**DOCUMENT EXCERPT**
I get migraines at least once a month. Mine are hormonal, so until I slog my way through menopause, my migraines will be like really inconvenient clockwork. I thought I’d share how I deal with them. YMMV.
• Know Your Triggers: My migraines are hormonally-triggered, so there’s nothing I can avoid to avoid migraines. But you might be more lucky. Journal what you eat/drink and your habits. You might spot a pattern. Some people experience migraines as a part of an allergic reaction, often to things like chocolate. Some people experience them when they eat too many rich foods. You may also experience migraines if you consume too much or too little caffeine.
• Know the Signs: It’s so important to know when you’re headed toward Migraine City. For me, I start with kind of an odd, vague, soft headache that lasts for an hour or so. It’s not bad, just annoying. My sensitivity to light and sound slowly builds. My digestion grinds to a halt, so anything I eat gives me a terrible stomach ache.
• Intervene Early: I’ve recently managed to find the right combination of treatments that can alleviate a lot of my migraine pain, but I absolutely have to act early. During my soft headache, I’ll take a bunch of migraine-specific pain relievers (you should consult your doctor. Taking too much of any medication causes damage to your body, dude!) I’ll also try to get myself to a place where I can “Migraine Crash”–my bed is my preference–that’s quiet and with the lights out or soft.
• Let Your Hair Down: Scalp tension can exacerbate any headache (that’s where the pain actually is, anyway.) Taking my hair down and making sure it’s resting in its natural position always makes my migraine a little more bearable. A scalp massage couldn’t hurt, either.

**QUESTIONS ON THE MATERIAL**
1. Answer these questions about the migraine post, one line each:
(a) What triggers the writer's migraines?
(b) About how long does the writer's early soft headache last?
(c) Where does the writer prefer to "Migraine Crash"?
2. Carry on the migraine post from the end of its last tip, writing in the same voice and bullet style.

**EXCERPTED DATA**
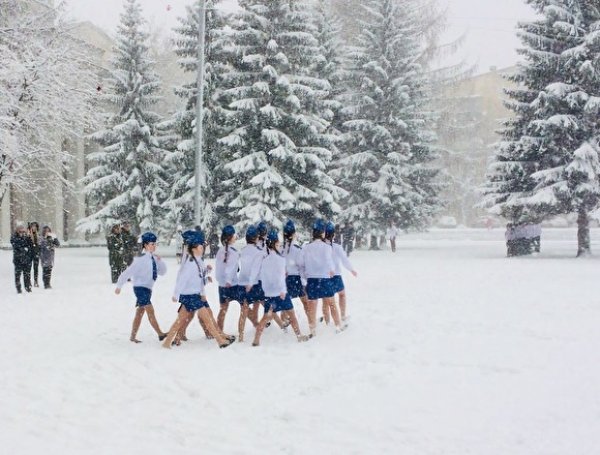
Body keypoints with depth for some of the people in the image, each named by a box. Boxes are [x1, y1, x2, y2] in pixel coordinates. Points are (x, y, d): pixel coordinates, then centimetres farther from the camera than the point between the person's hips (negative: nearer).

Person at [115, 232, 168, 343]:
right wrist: (119, 286, -13)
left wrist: (159, 261, -7)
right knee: (150, 311, -11)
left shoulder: (153, 258, 4)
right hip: (141, 287, -8)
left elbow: (162, 272, 10)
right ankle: (160, 334, -13)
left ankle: (133, 336, 19)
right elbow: (128, 272, -16)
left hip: (148, 288, 8)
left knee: (140, 312, 12)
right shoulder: (141, 259, -17)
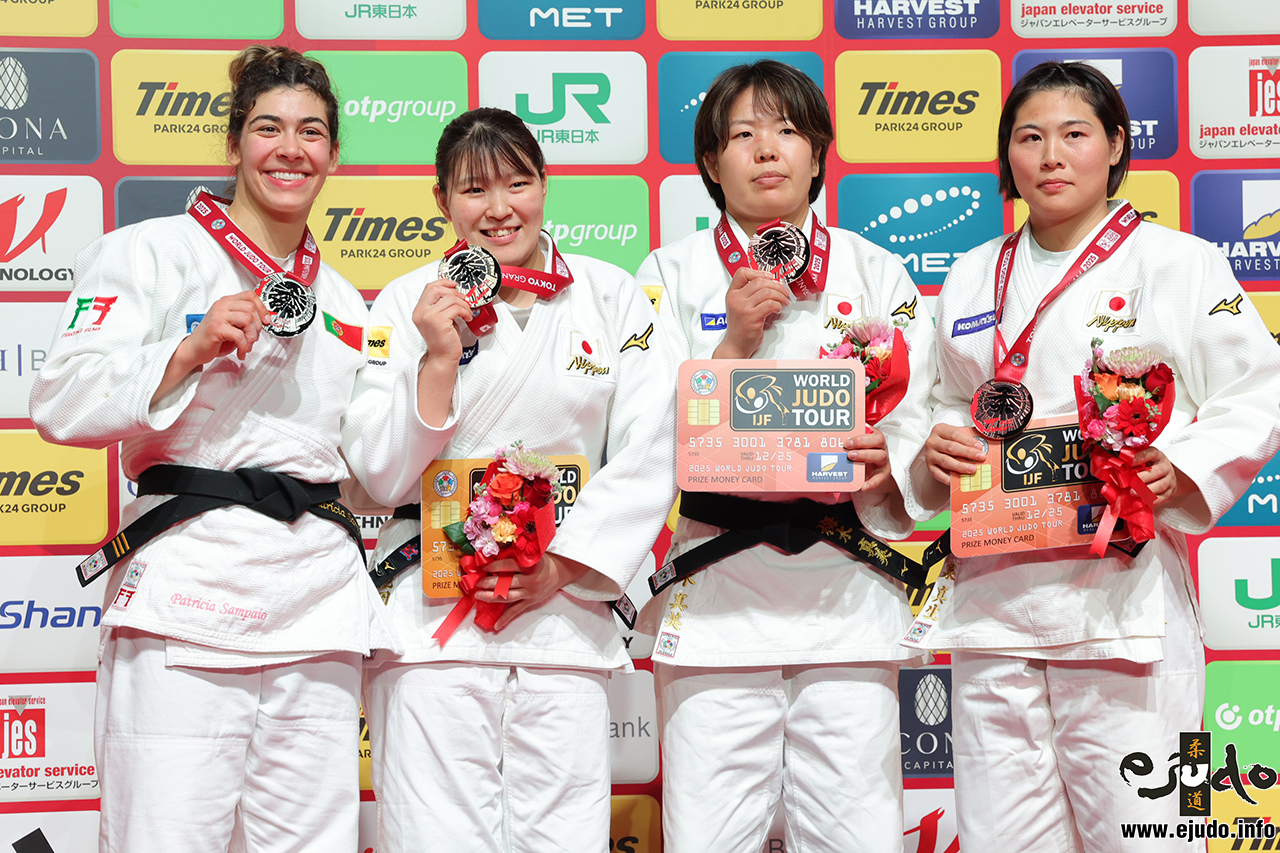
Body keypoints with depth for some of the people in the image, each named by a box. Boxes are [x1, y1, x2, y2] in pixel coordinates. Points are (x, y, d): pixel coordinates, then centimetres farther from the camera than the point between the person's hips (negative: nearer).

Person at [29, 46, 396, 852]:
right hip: (187, 591, -5)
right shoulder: (151, 253, 3)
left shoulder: (341, 302, 21)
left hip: (319, 597, 5)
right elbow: (61, 405, -6)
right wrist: (192, 349, -16)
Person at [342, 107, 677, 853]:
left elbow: (648, 459, 1)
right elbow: (383, 476, 0)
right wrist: (440, 359, -11)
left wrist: (563, 563, -8)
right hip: (431, 617, -1)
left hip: (565, 613, 1)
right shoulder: (409, 304, 4)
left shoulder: (612, 296, 7)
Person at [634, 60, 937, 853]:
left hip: (846, 590, 1)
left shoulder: (878, 275, 13)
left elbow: (917, 429, 8)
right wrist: (733, 345, -10)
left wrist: (882, 466, -14)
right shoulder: (672, 273, 9)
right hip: (714, 593, -1)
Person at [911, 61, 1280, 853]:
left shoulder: (1179, 263, 3)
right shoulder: (972, 279, 16)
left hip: (1124, 595, -4)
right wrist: (937, 448, 1)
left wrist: (1182, 472, -16)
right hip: (995, 594, 4)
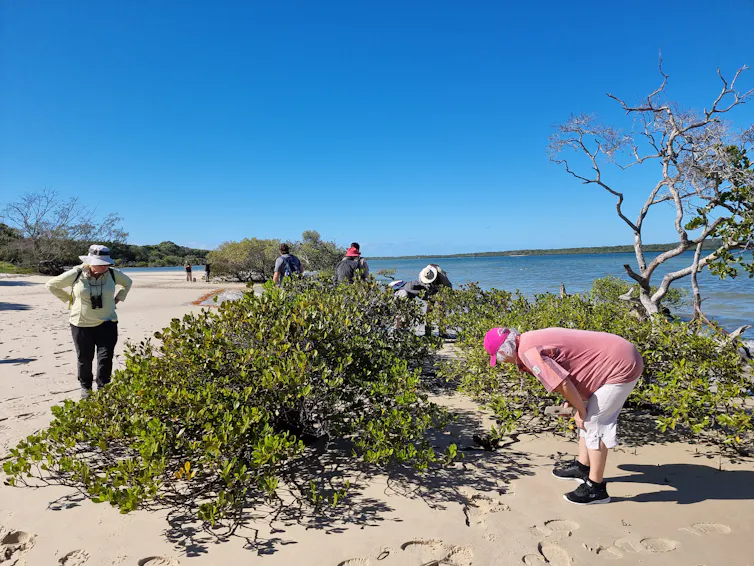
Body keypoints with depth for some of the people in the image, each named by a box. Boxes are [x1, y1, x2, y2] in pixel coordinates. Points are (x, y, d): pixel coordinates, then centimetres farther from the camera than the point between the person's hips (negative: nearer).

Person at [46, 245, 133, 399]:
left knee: (106, 357, -4)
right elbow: (52, 284, 3)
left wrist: (117, 299, 7)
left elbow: (127, 282, 16)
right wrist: (69, 300, -2)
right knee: (84, 358, 10)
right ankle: (85, 387, 31)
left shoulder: (112, 274, -6)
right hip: (81, 324, -1)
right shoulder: (76, 274, -12)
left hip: (107, 323, 1)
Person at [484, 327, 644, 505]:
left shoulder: (528, 352, -21)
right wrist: (573, 400, 7)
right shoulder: (532, 339, 9)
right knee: (589, 417, 18)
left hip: (622, 367, -10)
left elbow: (563, 384, -24)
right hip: (620, 356, 10)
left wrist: (581, 412, -7)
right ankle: (583, 467, 32)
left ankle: (596, 488, 6)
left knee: (593, 423, -4)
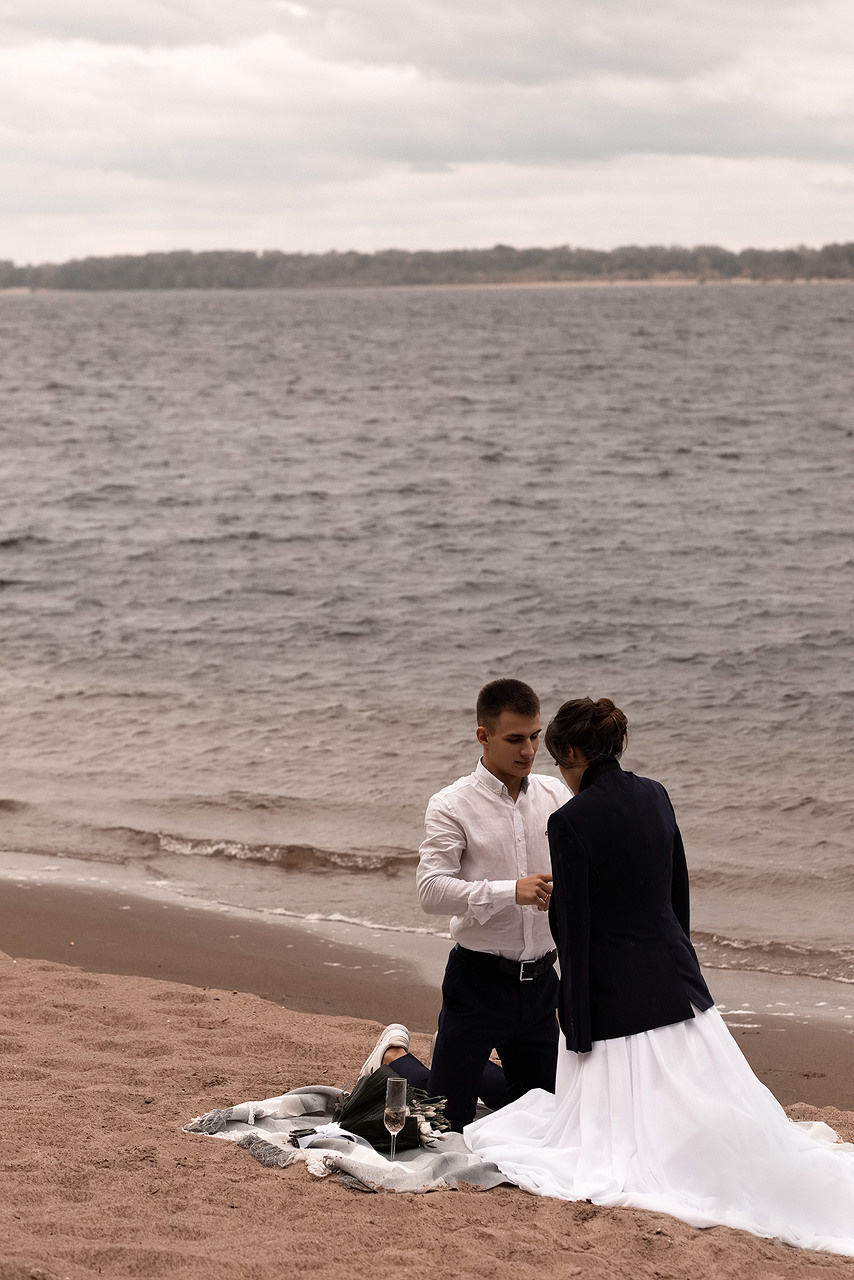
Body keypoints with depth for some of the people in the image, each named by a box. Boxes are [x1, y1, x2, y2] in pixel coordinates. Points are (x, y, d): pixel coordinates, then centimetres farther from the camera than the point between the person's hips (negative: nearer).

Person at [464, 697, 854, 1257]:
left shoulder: (571, 821, -16)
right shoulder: (655, 796, 5)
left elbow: (575, 931, -15)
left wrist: (578, 1031, -10)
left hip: (614, 996, -7)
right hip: (677, 984, 7)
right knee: (717, 1112, 13)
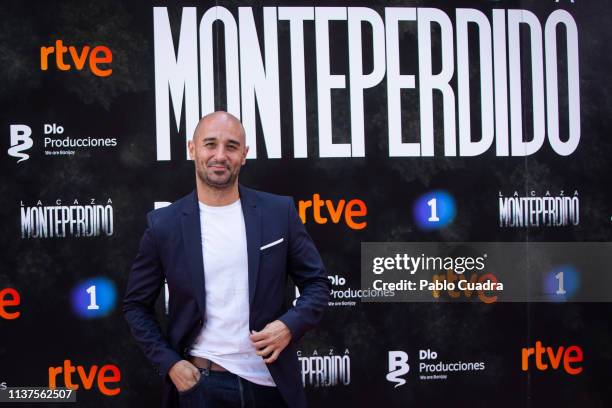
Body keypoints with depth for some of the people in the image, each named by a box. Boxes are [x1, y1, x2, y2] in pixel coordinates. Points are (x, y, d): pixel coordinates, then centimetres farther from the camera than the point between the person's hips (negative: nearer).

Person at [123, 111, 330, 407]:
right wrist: (169, 363, -6)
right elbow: (136, 305, 5)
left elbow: (316, 283, 4)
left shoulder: (279, 212, -2)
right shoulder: (163, 225, -3)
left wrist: (290, 326, -13)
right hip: (200, 383, -1)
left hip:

**EXPECTED RESPONSES**
1.
(a) Hormones; the writer's migraines are hormonal.
(b) An hour or so.
(c) In bed.

2.
• Long, Hot Shower: A hot shower always helps me with any headache, but especially my migraines. I just stand directly under the flow, close my eyes and cover my ears. The hot water on my scalp, neck, face and shoulders feels like magic. When I get out of the shower, I often use hot compresses on my face.
• Tampons: Whether this is purely anecdotal or science, I find it helps to avoid tampons during my migraine.
• Sleep It Off: If you can’t beat it, you may be able to sleep through it. Either way, laying down in a dark, quiet space will almost certainly feel great.
• The Wrap-up: When I emerge from a migraine, I’m usually in a bit of a fog. I take it easy for a while and continue to avoid loud noises and bright lights for as long as I can. My digestion has usually gotten itself back on track, so I have a light snack. Water is always a good idea at this time (and all the time!) If I didn’t take a shower before, I almost always do during the wrap-up phase. I also like to do a little extremely light yoga or stretching, just to get to a place where I’m alert but relaxed.